The decision calls for a new approach, but we don't have high hopes for the Harper government.

The Supreme Court of Canada building. Photo by Flickr user Robert Linsdell.

In the wake of the Supreme Court of Canada’s unanimous decision in Canada (Attorney General) v. Bedford striking down Canada’s prostitution laws, the internet predictably went nuts. In part, this was because some people find it amusing to make jokes about sex work—especially in a year when, thanks to the ongoing Rob Ford drama, the words “prostitutes” and “Canada” have been in international headlines. But it was also because people were reacting to the idea that this might mean a radical change in Canada’s legal approach toward prostitution.

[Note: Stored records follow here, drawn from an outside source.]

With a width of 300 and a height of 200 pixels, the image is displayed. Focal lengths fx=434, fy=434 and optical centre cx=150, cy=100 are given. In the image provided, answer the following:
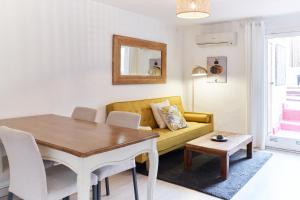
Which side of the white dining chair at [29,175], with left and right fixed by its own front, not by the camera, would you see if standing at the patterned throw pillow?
front

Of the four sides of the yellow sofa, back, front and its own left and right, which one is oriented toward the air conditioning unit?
left

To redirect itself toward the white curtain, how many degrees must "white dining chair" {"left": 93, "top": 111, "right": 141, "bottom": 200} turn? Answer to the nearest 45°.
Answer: approximately 180°

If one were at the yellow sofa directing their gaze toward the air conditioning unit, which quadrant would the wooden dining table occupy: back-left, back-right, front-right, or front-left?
back-right

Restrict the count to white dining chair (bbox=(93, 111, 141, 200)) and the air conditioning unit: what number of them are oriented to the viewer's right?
0

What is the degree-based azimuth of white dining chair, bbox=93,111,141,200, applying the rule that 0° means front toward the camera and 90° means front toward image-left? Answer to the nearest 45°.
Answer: approximately 45°

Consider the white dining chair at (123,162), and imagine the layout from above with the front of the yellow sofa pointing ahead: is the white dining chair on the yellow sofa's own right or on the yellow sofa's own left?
on the yellow sofa's own right

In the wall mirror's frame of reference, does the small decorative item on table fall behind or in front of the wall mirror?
in front

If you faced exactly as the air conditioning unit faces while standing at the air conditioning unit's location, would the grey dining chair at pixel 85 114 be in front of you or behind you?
in front
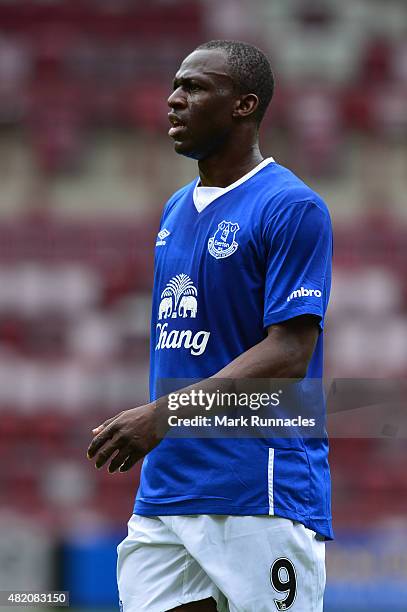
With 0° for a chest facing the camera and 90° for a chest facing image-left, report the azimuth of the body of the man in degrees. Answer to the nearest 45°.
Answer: approximately 45°
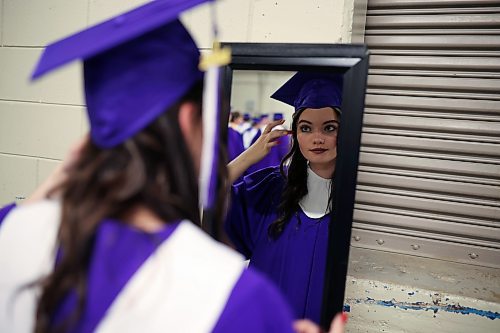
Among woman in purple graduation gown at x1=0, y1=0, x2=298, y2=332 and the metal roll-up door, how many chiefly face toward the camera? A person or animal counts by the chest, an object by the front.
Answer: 1

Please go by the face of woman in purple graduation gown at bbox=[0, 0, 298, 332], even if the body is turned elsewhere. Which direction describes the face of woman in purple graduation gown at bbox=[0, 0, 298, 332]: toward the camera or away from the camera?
away from the camera

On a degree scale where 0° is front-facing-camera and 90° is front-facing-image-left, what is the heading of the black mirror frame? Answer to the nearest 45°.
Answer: approximately 0°

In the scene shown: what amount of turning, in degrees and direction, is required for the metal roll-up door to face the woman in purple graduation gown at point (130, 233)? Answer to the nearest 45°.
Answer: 0° — it already faces them

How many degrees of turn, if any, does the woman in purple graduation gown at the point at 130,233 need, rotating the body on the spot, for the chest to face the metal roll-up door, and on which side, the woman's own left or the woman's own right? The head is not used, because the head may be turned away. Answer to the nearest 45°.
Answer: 0° — they already face it

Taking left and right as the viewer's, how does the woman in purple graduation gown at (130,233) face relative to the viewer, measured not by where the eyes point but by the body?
facing away from the viewer and to the right of the viewer

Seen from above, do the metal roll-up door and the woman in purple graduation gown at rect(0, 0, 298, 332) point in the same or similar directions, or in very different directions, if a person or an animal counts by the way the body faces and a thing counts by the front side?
very different directions
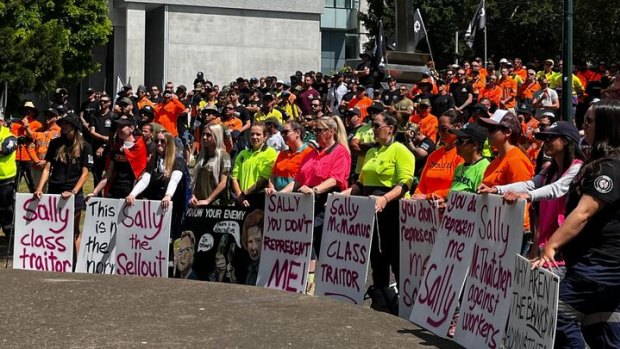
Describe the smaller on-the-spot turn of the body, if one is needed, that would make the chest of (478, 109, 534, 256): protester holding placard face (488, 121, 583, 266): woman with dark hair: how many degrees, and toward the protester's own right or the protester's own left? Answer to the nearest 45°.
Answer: approximately 90° to the protester's own left

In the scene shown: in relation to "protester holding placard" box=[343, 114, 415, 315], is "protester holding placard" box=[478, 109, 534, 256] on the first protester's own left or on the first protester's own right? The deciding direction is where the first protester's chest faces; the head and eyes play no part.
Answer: on the first protester's own left

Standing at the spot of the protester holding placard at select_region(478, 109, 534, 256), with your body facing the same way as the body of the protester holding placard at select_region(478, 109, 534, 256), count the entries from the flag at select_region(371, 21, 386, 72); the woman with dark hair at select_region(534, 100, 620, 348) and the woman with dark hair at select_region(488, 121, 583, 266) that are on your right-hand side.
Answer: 1

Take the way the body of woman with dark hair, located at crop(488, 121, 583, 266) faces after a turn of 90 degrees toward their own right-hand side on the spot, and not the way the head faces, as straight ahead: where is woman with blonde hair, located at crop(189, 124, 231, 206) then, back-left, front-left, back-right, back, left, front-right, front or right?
front-left

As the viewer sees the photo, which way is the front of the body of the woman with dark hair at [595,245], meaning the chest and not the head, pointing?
to the viewer's left

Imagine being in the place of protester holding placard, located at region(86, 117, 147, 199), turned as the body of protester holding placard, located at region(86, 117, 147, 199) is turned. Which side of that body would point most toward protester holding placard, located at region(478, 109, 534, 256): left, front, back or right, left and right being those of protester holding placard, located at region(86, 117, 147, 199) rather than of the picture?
left

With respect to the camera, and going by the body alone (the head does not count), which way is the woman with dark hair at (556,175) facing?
to the viewer's left

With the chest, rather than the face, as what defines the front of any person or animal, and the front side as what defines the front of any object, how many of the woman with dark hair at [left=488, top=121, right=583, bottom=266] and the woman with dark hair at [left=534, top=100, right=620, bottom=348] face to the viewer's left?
2

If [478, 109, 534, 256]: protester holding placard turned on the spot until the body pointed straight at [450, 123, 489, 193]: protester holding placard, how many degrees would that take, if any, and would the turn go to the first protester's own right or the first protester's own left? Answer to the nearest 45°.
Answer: approximately 45° to the first protester's own right

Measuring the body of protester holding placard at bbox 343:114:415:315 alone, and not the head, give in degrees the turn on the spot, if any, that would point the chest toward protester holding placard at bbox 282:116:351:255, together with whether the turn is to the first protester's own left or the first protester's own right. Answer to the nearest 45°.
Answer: approximately 90° to the first protester's own right

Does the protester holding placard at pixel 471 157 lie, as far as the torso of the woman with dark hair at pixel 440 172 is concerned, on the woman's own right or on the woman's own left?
on the woman's own left

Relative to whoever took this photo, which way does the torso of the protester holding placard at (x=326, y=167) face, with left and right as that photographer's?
facing the viewer and to the left of the viewer
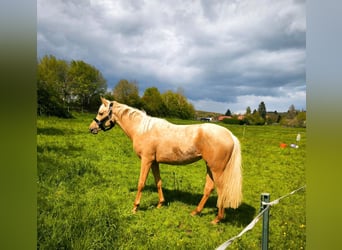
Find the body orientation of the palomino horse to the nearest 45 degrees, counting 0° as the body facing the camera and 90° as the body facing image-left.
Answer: approximately 90°
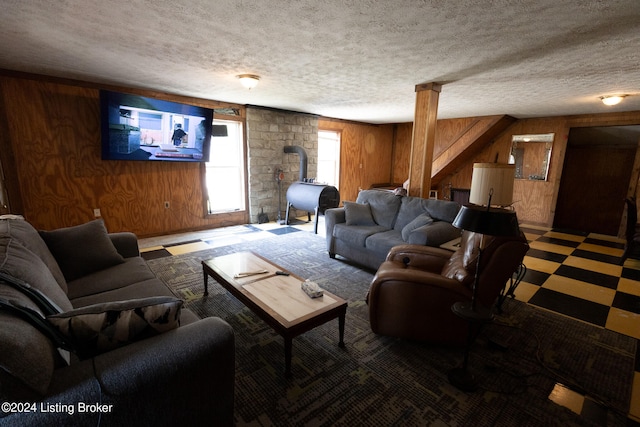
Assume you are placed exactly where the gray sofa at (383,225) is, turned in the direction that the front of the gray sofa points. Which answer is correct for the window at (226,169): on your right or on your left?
on your right

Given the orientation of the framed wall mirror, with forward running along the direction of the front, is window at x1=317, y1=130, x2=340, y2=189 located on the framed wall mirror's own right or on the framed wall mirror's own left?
on the framed wall mirror's own right

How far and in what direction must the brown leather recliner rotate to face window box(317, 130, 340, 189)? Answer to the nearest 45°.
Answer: approximately 45° to its right

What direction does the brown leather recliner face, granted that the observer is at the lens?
facing to the left of the viewer

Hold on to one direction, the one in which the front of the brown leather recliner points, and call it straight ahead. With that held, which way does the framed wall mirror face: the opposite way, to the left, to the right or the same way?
to the left

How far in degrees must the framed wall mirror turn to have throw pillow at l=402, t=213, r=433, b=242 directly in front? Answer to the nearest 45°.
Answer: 0° — it already faces it

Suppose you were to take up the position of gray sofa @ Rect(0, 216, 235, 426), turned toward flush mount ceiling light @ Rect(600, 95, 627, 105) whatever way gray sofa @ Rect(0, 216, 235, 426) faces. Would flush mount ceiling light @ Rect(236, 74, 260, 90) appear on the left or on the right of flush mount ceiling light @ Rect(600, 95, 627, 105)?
left

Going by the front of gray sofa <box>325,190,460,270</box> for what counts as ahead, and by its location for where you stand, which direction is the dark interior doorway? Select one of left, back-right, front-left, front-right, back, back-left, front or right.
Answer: back

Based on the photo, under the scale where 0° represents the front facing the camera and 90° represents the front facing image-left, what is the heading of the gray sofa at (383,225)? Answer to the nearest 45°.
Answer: approximately 45°

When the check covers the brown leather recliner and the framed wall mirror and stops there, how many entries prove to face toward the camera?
1
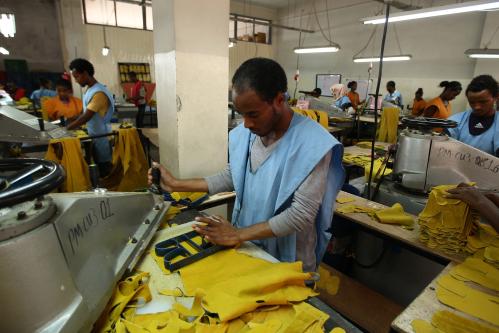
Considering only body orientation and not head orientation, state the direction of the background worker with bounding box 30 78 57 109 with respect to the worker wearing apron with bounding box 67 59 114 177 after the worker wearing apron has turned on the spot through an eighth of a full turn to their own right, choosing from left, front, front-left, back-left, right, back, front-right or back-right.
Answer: front-right

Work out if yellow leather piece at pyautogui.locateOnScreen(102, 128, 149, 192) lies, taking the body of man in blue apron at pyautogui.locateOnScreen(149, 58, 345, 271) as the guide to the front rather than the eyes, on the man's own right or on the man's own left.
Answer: on the man's own right

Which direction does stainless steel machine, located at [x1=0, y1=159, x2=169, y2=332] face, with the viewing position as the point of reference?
facing to the right of the viewer

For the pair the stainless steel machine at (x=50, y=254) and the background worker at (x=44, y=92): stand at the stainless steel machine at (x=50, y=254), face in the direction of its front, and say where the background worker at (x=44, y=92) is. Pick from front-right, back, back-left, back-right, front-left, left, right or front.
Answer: left

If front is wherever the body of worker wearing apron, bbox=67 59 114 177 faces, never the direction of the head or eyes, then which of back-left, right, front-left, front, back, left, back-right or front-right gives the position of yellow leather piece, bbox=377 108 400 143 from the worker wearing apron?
back

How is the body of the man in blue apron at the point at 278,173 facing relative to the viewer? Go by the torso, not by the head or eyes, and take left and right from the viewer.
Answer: facing the viewer and to the left of the viewer

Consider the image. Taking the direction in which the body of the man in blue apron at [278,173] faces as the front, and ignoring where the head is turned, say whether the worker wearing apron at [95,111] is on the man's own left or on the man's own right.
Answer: on the man's own right

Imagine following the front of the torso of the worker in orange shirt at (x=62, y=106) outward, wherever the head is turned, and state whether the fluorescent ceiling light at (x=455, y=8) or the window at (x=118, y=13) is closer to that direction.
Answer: the fluorescent ceiling light

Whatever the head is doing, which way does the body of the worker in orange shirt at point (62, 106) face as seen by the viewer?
toward the camera

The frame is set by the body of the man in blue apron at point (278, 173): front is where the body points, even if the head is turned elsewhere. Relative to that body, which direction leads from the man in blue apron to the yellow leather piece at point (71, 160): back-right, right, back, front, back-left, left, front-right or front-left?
right

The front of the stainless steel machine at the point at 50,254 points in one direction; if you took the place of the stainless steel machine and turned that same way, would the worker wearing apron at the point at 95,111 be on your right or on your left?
on your left

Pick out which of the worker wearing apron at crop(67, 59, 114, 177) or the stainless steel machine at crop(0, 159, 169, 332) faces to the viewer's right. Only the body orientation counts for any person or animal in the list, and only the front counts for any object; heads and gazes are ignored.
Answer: the stainless steel machine

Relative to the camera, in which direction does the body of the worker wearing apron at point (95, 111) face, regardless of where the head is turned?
to the viewer's left

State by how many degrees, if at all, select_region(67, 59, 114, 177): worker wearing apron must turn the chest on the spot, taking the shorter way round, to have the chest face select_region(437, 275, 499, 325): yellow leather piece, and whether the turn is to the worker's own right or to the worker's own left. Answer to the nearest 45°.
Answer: approximately 90° to the worker's own left
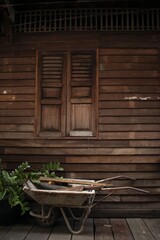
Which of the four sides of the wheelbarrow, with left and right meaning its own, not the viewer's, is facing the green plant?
front

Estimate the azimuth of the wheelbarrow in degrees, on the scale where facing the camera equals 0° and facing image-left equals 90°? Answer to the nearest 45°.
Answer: approximately 90°
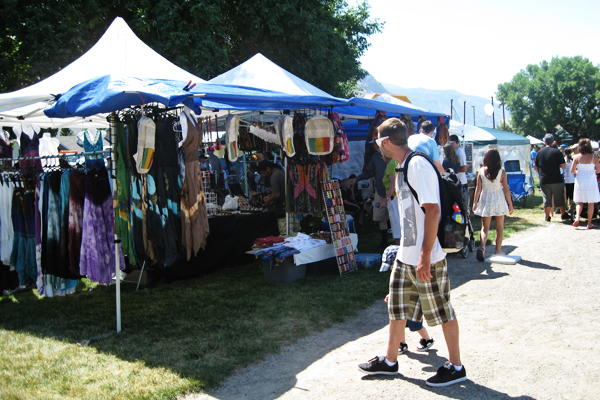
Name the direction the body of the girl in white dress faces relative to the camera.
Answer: away from the camera

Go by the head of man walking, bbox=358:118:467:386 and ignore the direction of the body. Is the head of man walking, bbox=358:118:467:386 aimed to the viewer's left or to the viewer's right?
to the viewer's left

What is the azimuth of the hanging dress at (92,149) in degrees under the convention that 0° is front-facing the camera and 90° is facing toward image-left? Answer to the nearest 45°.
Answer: approximately 0°

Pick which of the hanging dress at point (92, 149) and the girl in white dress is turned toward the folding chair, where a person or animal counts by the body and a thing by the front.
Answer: the girl in white dress

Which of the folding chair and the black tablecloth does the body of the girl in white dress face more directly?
the folding chair

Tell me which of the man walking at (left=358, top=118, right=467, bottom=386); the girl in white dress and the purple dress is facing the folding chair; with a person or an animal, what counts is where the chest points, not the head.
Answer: the girl in white dress
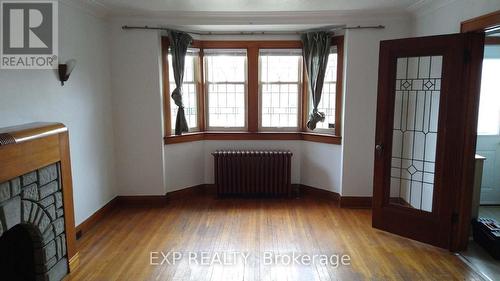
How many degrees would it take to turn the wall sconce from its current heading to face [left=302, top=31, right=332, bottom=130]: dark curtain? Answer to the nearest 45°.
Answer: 0° — it already faces it

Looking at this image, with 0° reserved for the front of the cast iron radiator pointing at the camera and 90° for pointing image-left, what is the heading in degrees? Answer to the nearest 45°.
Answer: approximately 0°

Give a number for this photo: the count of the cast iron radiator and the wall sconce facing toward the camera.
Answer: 1

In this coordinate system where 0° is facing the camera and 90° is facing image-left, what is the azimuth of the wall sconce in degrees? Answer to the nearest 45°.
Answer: approximately 270°

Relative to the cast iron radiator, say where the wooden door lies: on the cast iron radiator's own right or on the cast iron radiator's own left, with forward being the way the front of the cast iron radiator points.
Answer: on the cast iron radiator's own left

Certainly the decision, as written by Chief Justice McLaghlin, is clear in that a new approach is required: Canada cannot, at the same time as the act of prostitution is itself technically legal, have criminal laws in place that effectively force sex workers to undertake their work in dangerous ways (by making it illegal to operate a bawdy house or brothel where they might work more securely; by making it illegal to communicate in public about sex work, limiting opportunities for sex workers to ask questions of prospective clients—questions like “Are you a violent murderer,” for example; and by making it illegal for a person to live off the avails of prostitution, thus also making it impossible for a prostitute to hire a proper bodyguard if that’s what is desired). This was the point of the case, and Justice McLachlin says as much within the first two paragraphs of her decision:

These appeals and the cross-appeal are not about whether prostitution should be legal or not. They are about whether the laws Parliament has enacted on how prostitution may be carried out pass constitutional muster. I conclude that they do not.

And so the Supreme Court gives Parliament one year to rewrite prostitution laws in Canada, and this is where cynicism must set in—because the Supreme Court really had no other realistic option in this case other than to allow Stephen Harper’s Conservative government the opportunity to rewrite prostitution law.

The prospect that perhaps Canada might pursue a sane, grounded, and realistic approach to minimizing the dangers of sex work—both to its practitioners and its clients—seems frankly elusive, because you have to ask yourself: Do you really think Stephen Harper’s Tories are going to do that? Really? A party whose right-wing base, furious that ITS socially conservative ideals have not been upheld by its leadership, is now going to work to protect the rights of prostitutes?

Remember that McLachlin was quite clear: the decision in Bedford does not say that prostitution itself must be legal. All it says is that while prostitution is legal, it must be regulated fairly and with respect for the rights of prostitutes. So which seems like the simpler option: undertaking the complex and difficult task of writing fair laws that will effectively regulate sex work without impeding the rights of its practitioners, or simply banning it entirely? Obviously, the latter is the easier one, especially from the point of view of a majority government with little investment or interest in upholding the rights of citizens who—let’s be honest—will never be part of its base, and whose base in fact is at least in part opposed to upholding those rights.

Let us simply say: if there is a chance at something better here, it is only a chance—and probably not a great one.